Edward Leigh MP, Chairman of the Committee, today said:
"The recession is placing the tax system under great stress and HMRC’s efforts to protect tax revenues and recover debt are being undermined by outdated systems.
"As the amount of tax collected drops steeply – in 2008-09, the tax take was some £22 billion lower than in the previous year - the protection of tax revenues has never been more important. But the trend in debt recovery is downwards.
"According to the latest estimate, no less than £11 billion of the nearly £28 billion of tax debt will probably not be collected. HMRC’s efforts to recover debt are being hampered by its systems which do not provide essential information such as a profile of debt across taxes.
"The money needed to upgrade systems would be well spent if it were outweighed by the amount of additional tax recovered.
"The picture on tax credit debt is also highly worrying. Since 2003, when tax credits were introduced, the Department has identified overpayments of £8.4 billion. By the end of March 2009, it had collected £2.7 billion of this debt and written off £1.3 billion.
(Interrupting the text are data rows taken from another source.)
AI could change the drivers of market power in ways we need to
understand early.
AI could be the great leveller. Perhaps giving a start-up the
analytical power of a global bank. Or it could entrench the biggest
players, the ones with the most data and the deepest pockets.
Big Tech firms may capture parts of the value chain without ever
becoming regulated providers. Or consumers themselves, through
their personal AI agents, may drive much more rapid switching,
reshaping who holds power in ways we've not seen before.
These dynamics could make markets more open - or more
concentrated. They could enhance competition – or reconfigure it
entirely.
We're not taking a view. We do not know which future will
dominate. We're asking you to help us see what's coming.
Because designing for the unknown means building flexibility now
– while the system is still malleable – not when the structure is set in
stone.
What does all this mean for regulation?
"But of the £4.4 billion still to be collected, HMRC expects 53 per cent, or £2.3 billion, to remain uncollected. The department must decide by March 2010 exactly how much should be written off and be resolute in pursuing all the tax credits debt remaining on its books.
"Delays in introducing new systems have contributed towards backlogs in processing tax cases and have led to staff resources being diverted at critical times.
"The backlog of 17 million PAYE cases awaiting processing will not start to be cleared until the Department’s new systems are fully operational in April 2010.
"This and other backlogs must be cleared as swiftly as possible so that taxpayers know where they stand and what their liabilities are."
Mr Leigh was speaking as the Committee published its 2nd Report of this Session which, on the basis of evidence from HMRC, examined:
- how it is managing tax and tax credit debt
- what it is doing to clear a backlog of PAYE and Corporation Tax settlements
- how it is tackling tax avoidance
- how it is improving the administration of Stamp Duty Land Tax
- how it is seeking to reduce tax credits error and fraud
HMRC (the Department) is the engine room of public spending, collecting the income that finances the majority of services provided by government.
In 2008–09, total taxes and duties collected and receivable were £436 billion, some £22 billion lower than in 2007–08. The £436 billion included £28 billion in tax debtors.
The Department has made a provision for bad and doubtful debts of £11.2 billion, 40 per cent of the total, and £3.3 billion more than in the previous year.
At a time when the public finances are under pressure, protecting tax revenues has never been more important. The recession presents a number of challenges for the Department and places the tax system under a great deal of stress.
Taxpayers looking for support have been given more time to pay their tax liabilities.
But while the Department is working to improve its debt recovery, its efforts are constrained by outdated systems and it has deferred plans to invest in them due to lack of funding. Better systems would help the Department improve tax recovery and reduce losses.
At the same time the Department has to ensure that it counters risks of non-compliance and deals with backlogs of processing from previous years.
Delays in introducing new systems have contributed to processing backlogs and have led to staff resources being diverted at critical times.
The Department cannot now begin to clear the backlog of 17 million PAYE cases until its new systems are fully operational in April 2010.
Delays in introducing new computer systems and the loss of expertise following office closures led the Department to divert staff away from work to test compliance with Stamp Duty Land Tax, increasing the risk of lost revenue from non-compliance.
The absence of information on tax losses through non-compliance and avoidance makes it harder for the Department to analyse risk and to judge how to deploy its resources where they will have most beneficial impact.
It has saved £11 billion in potential tax avoidance since 2005, but does not have an estimate of how much tax has been lost because of avoidance or of the cost of the resources it devotes to tackling avoidance.
In 2007–08 claimant error and fraud resulted in incorrect tax credits payments of between £1.58 billion and £1.84 billion, leading to the qualification of the Comptroller and Auditor General’s opinion on the regularity of tax credits expenditure.
The Department is looking to reduce claimant error by improving the guidance and support it gives to people at the time they need to report changes in their circumstances.
It has a target to reduce claimant error and fraud to not more than five per cent of the value of finalised awards by 2011.